Sidonie stopped at a peppermint-colored door and said: “Voilà—chez Fairfax.” I didn’t answer her, just looked all around me, picturing the walk back down to Jefferson without the girls. All the lines washed out of everything I tried to fix my eyes on. It was like a floodlight had been switched on just above my head. Sidonie said something I didn’t hear, then: “Miss Novak? It wasn’t him. Really. Kazim’s not a round-the-way boy. He stays home drawing and doing his wizard stuff. Relax. We all make mistakes.”


i sat down on a
wicker bench in the hallway, next to a table stacked with
Ebony
and
Jet
magazines. Intriguing text hovered beside the faces of the colored models on the covers:
Are homosexuals becoming respectable? End of Negro race by 1980 predicted by top scientist.
An older, far less haughty-looking version of Sidonie approached; she was in a wheelchair, and spun the wheels with her arms. I stood, then sat down again, not wanting to stand over her. Elsewhere in the house a television set blared and women talked over it and each other.

“Welcome, welcome,” Mrs. Fairfax said, shaking my hand. She said I should call her Merveille, or Merva if I couldn’t manage to say Merveille. “In America I am Merva . . .”

Sidonie must have told her I was a teacher: “You are so kind to invite Sidonie to dinner. Some other time . . . let Sidonie bring you; you will dine with us, I will give you such a dinner. Does Sidonie behave herself? Is her schoolwork good? Does she read too much?”

Merveille made me drink something so sweet it made my teeth ache; she said it was called sorrel. She was a hairdresser; she worked from home and Sidonie helped her in the evenings. She must have seen that I was wondering how she managed to do people’s hair—maybe everyone who met her for the first time wondered about that—she tapped my wrist and said: “I manage. People have to sit a lot lower than usual while I work, but they don’t mind because they leave looking good. Not just good . . . very good.” Her husband was a Pullman porter working the train route to Quebec and back. She showed me her appointment book. She had clients all the way up to midnight.

Imagine having a mother who worries that you read too much.
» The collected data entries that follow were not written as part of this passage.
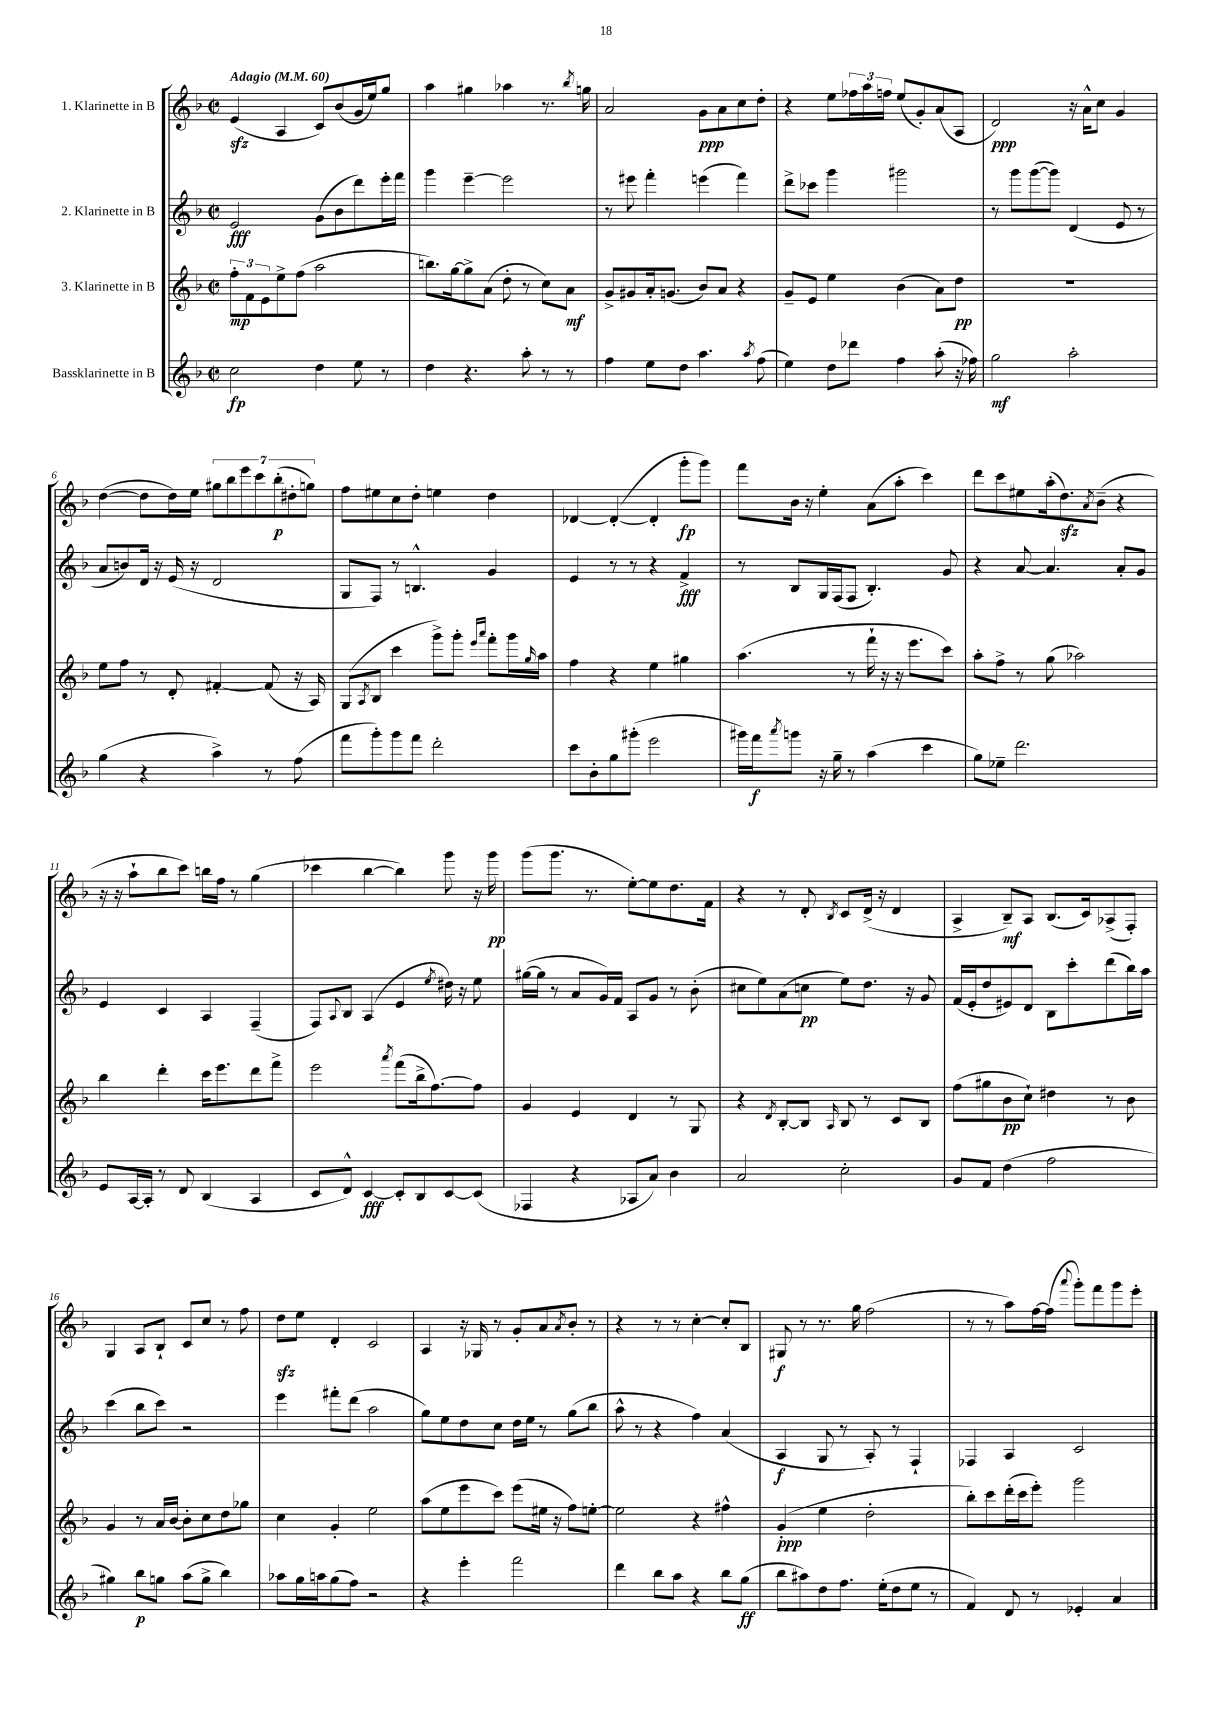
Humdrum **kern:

**kern	**kern	**kern	**kern
*staff4	*staff3	*staff2	*staff1
*clefG2	*clefG2	*clefG2	*clefG2
*k[b-]	*k[b-]	*k[b-]	*k[b-]
*M2/2	*M2/2	*M2/2	*M2/2
*met(c|)	*met(c|)	*met(c|)	*met(c|)
*MM60	*MM60	*MM60	*MM60
2cc	12ff'	2e	(4e
.	12f	.	.
.	12e	.	.
.	8ee^	.	4A
.	(8ff	.	.
4dd	2aa	(8g	8c)
.	.	8b-	(8b-
8ee	.	8ddd)	16g
.	.	.	16ee)
8r	.	16eee'	8gg
.	.	16fff	.
=	=	=	=
4dd	8.bb)	4ggg	4aa
.	[16gg	.	.
4.r	8gg^]	[4eee~	4gg#
.	(8a	.	.
.	8dd'	2eee]	4aa-
8aa'	8r	.	.
8r	8cc)	.	8.r
8r	8a	.	.
.	.	.	8qbb-
.	.	.	16gg
=	=	=	=
4ff	8g^	8r	2a
.	8g#	8eee#	.
8ee	16a'	4fff'	.
.	(8.g	.	.
8dd	.	.	.
4.aa	8b-)	(4eee	8g
.	8a	.	8a
.	4r	4fff)	8cc
8qaa	.	.	.
(8ff	.	.	8dd'
=	=	=	=
4ee)	8g~	8ddd^	4r
.	8e	8ccc-	.
8dd	4ee	4ggg	8ee
8ddd-	.	.	24ff-
.	.	.	24aa
.	.	.	24ff
4ff	(4b-	2ggg#	(8ee
.	.	.	8g')
(8aa'	8a)	.	(8a
16r	8dd	.	8A
16ff-)	.	.	.
=	=	=	=
2gg	1r	8r	2d)
.	.	8ggg	.
.	.	([8ggg	.
.	.	8ggg])	.
2aa'	.	(4d	16r
.	.	.	16a^^
.	.	.	8cc
.	.	8e	4g
.	.	8r	.
=	=	=	=
(4gg	8ee	8a	([4dd
.	8ff	8b)	.
4r	8r	16d	8dd]
.	.	16r	.
.	8d'	(16e	16dd)
.	.	16r	16ee
4aa^)	[4f#'	2d	14gg#
.	.	.	14bb-
.	.	.	14eee
.	.	.	14ccc
8r	(8f#]	.	.
.	.	.	(14bb-'
.	.	.	14dd#'
(8ff	16r	.	.
.	.	.	14gg)
.	16A)	.	.
=	=	=	=
8fff	(8G	8G	8ff
.	8qA	.	.
8ggg')	8B-	8F)	8ee#
8ggg	4ccc	8r	8cc
8fff	.	4.B^^	8dd'
2ddd'	8ggg^)	.	4ee
.	8ggg'	.	.
.	16qqeee	.	.
.	16qqaaa	.	.
.	8fff'	4g	4dd
.	16ggg	.	.
.	16qqgg	.	.
.	16aa	.	.
=	=	=	=
8ccc	4ff	4e	[4d-
8b-'	.	.	.
8gg	4r	8r	(4d-'_
(8ggg#'	.	8r	.
2eee	4ee	4r	4d-']
.	4gg#	4f^	8ggg'
.	.	.	8ggg)
=	=	=	=
16ggg#)	(4.aa	8r	8fff
16fff	.	.	.
8qaaa	.	.	.
8ggg	.	8B-	16b-
.	.	.	16r
16r	.	16G	4ee'
16gg~	.	(16F	.
8r	8r	8F	.
(4aa	16fff`	4.B-')	(8a
.	16r	.	.
.	16r	.	8aa'
.	8.eee	.	.
4ccc	.	.	4ccc)
.	8ccc)	8g	.
=	=	=	=
8gg)	8aa'	4r	8ddd
8ee-~	8ff^	.	8ccc
2.ddd	8r	[8a	8ee#
.	(8gg	4.a]	(16aa'
.	.	.	8.dd)
.	2aa-)	.	.
.	.	.	8qa
.	.	.	(8b-~
.	.	8a'	4r
.	.	8g	.
=	=	=	=
8e	4bb-	4e	16r
.	.	.	16r
[16A	.	.	8aa`
16A']	.	.	.
8r	4ddd'	4c	8bb-
8d	.	.	8ccc)
(4B-	16ccc	4A	16bb
.	8.eee	.	16ff
.	.	.	8r
4A	8ddd	(4F~	(4gg
.	8fff^	.	.
=	=	=	=
8c	2eee	8F)	4ccc-
.	.	8qqA	.
8d^^)	.	8B-	.
[4c	.	(4A	[4bb-
.	8qaaa	.	.
8c']	(8fff	4e	4bb-])
8B-	16bb-^	.	.
.	[8.ff)	.	.
.	.	8qee	.
[8c	.	16dd#)	8ggg
.	.	16r	.
(8c]	8ff]	8ee	16r
.	.	.	16ggg
=	=	=	=
4F-	4g	([16gg#	(8ggg
.	.	16gg#]	.
.	.	8r	8.ggg
4r	4e	8a	.
.	.	.	8.r
.	.	16g)	.
.	.	16f	.
8A-	4d	8A	[8ee')
8a)	.	8g	8ee]
4b-	8r	8r	8.dd
.	8G	(8b-'	.
.	.	.	16f
=	=	=	=
2a	4r	8cc#	4r
.	.	8ee)	.
.	8qd	.	.
.	[8B-'	(8a	8r
.	8B-]	8cc	8d'
.	16qqA	.	8qB-
2cc'	8B-	8ee)	8c
.	8r	8.dd	(16d^
.	.	.	16r
.	8c	.	4d
.	.	16r	.
.	8B-	8g	.
=	=	=	=
8g	(8ff	(16f	4A^
.	.	16e'	.
8f	8gg#	8dd	.
(4dd	8b-	8e#)	8B-~)
.	8cc`)	8d	8A
2ff	4dd#	8B-	(8.B-
.	.	8ccc'	.
.	.	.	16c)
.	8r	(8ddd	(8A-^
.	8b-	16bb-)	8F')
.	.	16aa	.
=	=	=	=
4gg#)	4g	(4ccc	4G
8bb-	8r	8bb-	8A
8gg	16a	8ccc)	8B-`
.	[16b-	.	.
(8aa	8b-']	2r	8c
8gg^	8cc	.	8cc
4bb-)	8dd	.	8r
.	8gg-	.	8ff
=	=	=	=
8aa-	4cc	4eee	8dd
16gg	.	.	8ee
16aa	.	.	.
(8gg	4g'	8fff#'	4d'
8ff)	.	(8ddd	.
2r	2ee	2aa	2c
=	=	=	=
4r	(8aa	8gg)	4A
.	8ee	8ee	.
4eee'	8eee	8dd	16r
.	.	.	16G-
.	8ccc)	8cc	8r
2fff	(8eee	16dd	8g'
.	.	16ee	.
.	16ee#	8r	8a
.	16r	.	.
.	.	.	8qa
.	8ff)	(8gg	8b-'
.	[8ee'	8bb-	8r
=	=	=	=
4ddd	2ee]	8aa^^	4r
.	.	8r	.
8bb-	.	4r	8r
8aa	.	.	8r
4r	4r	4ff)	[4cc'
8bb-	4ff#^^	(4a	8cc']
(8gg	.	.	8B-
=	=	=	=
8bb-	(4g'	4A	8G#
8aa#)	.	.	8r
8dd	4ee	8G	8.r
8.ff	.	8r	.
.	.	.	16gg
.	2dd'	8A')	(2ff
(16ee'	.	.	.
8dd	.	8r	.
8ee	.	4F`	.
8r	.	.	.
=	=	=	=
4f)	8bb-')	4F-	8r
.	8ccc	.	8r
8d	(16ddd'	4A	8aa)
.	16ccc	.	.
8r	8eee')	.	[16ff
.	.	.	(16ff]
.	.	.	8qqaaa
4e-'	2ggg	2c	8ggg')
.	.	.	8fff
4a	.	.	8ggg
.	.	.	8eee'
==	==	==	==
*-	*-	*-	*-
The question is, what is it that’s supposed to happen to people who read too much? How can you tell when someone’s crossed that line? I said Sidonie was top of my class and that everybody liked her.

It was getting dark when I left, and I thought about calling Arturo from a phone booth and getting him to come pick me up. But it would take too long. So I just walked fast, with my head down, and didn’t raise it again until I got back to Jefferson Street.


snow kept me
company as I embraced
The Joy of Cooking
. She sat up on the counter with an apron over her dungarees and tasted the cake batter and the cream sauce for the chicken. She looked extremely doubtful about the cream sauce, but how sophisticated could her six-year-old palate be anyway?